Somehow, talk turns to the Keys’ brief stints in the Boy Scouts in Akron, Ohio. “I saw a kid dare another kid to put a stick up his butt for $10, and he did it,” Carney says. “And you gave him his $10?” Auerbach asks. Carney was kicked out of his troop after pouring maple syrup on a sleeping scout who ratted on a scoutmaster for drinking booze. “I was the worst Boy Scout,” he says. “I was really good at lighting firecrackers and fires.”
Carney pulls out his phone and shows Auerbach a new app called Spritz that aims to double your typical reading speed by rapidly showing one word at a time. “At this rate, I’ll be able to read the average novel in 20 years,” says Carney.
“Pat’s been working on One Flew Over the Cuckoo‘s Nest since we started touring,” says Auerbach, who credits Charles Bukowski with inspiring a lot of the lyrics on Brothers.
“It’s actually pronounced Bukake,” says Carney.
“Pat was really into Bukake books.”
It’s like that all afternoon. After paying the bill, Carney stands outside for a smoke in the strip-mall parking lot. “God, this is depressing,” he says, looking out at a closed-down Office Depot and a parking lot full of cab drivers on break.
Talk turns to the Keys’ early days, when they recorded loose blues jams for their first album, The Big Come Up, on a four-track in Carney’s basement in 2002.
“Dan has always been the best guitar player I’ve ever known, always open to new ideas,” says Carney. “Most of my friends were interested in making noise on the guitar and bullshitting lyrics, posturing. But Dan was really singing.”

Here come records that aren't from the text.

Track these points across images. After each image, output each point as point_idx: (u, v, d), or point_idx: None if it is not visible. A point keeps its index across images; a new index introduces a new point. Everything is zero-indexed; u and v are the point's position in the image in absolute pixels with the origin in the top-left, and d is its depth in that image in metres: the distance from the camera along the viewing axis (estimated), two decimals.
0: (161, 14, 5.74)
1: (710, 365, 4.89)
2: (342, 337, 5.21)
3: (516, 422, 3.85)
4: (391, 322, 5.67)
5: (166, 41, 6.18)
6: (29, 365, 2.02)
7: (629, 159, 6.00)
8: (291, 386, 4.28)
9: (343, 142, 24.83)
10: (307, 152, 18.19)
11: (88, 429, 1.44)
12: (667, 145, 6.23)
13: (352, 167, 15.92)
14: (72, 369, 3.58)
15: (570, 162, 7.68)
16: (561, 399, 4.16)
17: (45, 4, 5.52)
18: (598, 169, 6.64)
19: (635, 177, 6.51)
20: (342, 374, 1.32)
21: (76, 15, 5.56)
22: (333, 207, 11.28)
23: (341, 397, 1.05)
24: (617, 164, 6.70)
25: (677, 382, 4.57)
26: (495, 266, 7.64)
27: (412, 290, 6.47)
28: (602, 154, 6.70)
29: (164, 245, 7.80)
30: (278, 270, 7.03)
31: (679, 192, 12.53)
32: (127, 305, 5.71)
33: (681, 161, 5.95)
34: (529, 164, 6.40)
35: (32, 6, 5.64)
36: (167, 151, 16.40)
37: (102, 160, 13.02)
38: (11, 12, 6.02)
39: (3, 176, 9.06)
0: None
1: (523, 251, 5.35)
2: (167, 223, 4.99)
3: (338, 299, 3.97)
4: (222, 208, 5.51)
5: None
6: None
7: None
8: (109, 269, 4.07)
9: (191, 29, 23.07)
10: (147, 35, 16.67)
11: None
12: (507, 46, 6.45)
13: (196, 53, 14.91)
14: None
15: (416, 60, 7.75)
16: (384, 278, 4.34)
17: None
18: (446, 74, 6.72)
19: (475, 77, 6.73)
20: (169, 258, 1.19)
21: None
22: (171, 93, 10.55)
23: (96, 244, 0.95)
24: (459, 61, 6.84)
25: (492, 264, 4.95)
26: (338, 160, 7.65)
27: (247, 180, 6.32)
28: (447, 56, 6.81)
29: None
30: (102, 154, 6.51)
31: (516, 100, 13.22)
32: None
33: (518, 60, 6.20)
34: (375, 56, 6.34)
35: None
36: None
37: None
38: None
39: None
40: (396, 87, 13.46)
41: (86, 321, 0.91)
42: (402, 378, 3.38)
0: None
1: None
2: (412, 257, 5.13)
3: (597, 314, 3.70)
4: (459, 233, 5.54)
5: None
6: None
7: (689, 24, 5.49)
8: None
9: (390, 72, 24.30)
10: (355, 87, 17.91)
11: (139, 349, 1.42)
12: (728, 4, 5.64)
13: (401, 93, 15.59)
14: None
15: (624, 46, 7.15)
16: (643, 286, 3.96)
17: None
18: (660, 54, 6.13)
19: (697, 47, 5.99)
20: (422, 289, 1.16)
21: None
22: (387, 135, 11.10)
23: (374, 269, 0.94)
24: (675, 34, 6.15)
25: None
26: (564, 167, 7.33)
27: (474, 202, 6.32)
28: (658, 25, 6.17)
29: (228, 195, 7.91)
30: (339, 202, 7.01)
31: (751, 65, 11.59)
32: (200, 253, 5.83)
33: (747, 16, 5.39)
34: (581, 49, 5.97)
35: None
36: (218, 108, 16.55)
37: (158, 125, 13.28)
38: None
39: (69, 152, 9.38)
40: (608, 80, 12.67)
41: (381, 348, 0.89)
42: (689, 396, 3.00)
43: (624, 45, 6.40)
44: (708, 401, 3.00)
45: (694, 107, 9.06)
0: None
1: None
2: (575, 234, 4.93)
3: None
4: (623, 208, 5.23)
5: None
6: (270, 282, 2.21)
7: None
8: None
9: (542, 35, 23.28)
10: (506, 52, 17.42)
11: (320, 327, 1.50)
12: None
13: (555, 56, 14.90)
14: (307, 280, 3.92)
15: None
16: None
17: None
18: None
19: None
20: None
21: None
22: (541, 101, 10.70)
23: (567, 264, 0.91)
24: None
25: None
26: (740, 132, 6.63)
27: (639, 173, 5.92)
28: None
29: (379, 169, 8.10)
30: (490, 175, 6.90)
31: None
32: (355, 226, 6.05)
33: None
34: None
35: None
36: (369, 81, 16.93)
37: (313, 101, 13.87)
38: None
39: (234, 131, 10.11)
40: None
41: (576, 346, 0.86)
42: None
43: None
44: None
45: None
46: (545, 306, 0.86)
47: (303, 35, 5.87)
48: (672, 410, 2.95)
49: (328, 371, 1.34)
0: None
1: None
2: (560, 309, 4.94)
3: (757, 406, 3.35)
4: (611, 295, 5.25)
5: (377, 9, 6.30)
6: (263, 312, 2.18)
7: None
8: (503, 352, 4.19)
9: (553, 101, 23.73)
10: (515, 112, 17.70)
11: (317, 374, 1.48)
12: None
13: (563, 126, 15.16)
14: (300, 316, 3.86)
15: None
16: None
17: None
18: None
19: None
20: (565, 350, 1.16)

“We were never buddies – just acquaintances from the same neighborhood,” says Auerbach. “But we just had this thing where we got together, and it always sounded like music. And we stuck together.”
Auerbach is still amazed that the same band is about to headline its second massive U.S. arena tour. “We never thought we’d get to this level,” he says. “We spent years watching so many other bands rise to the top, go right past us in a sports car while we’re in a minivan. A year later, their sports car breaks down on the side of the road. And we’re still going.”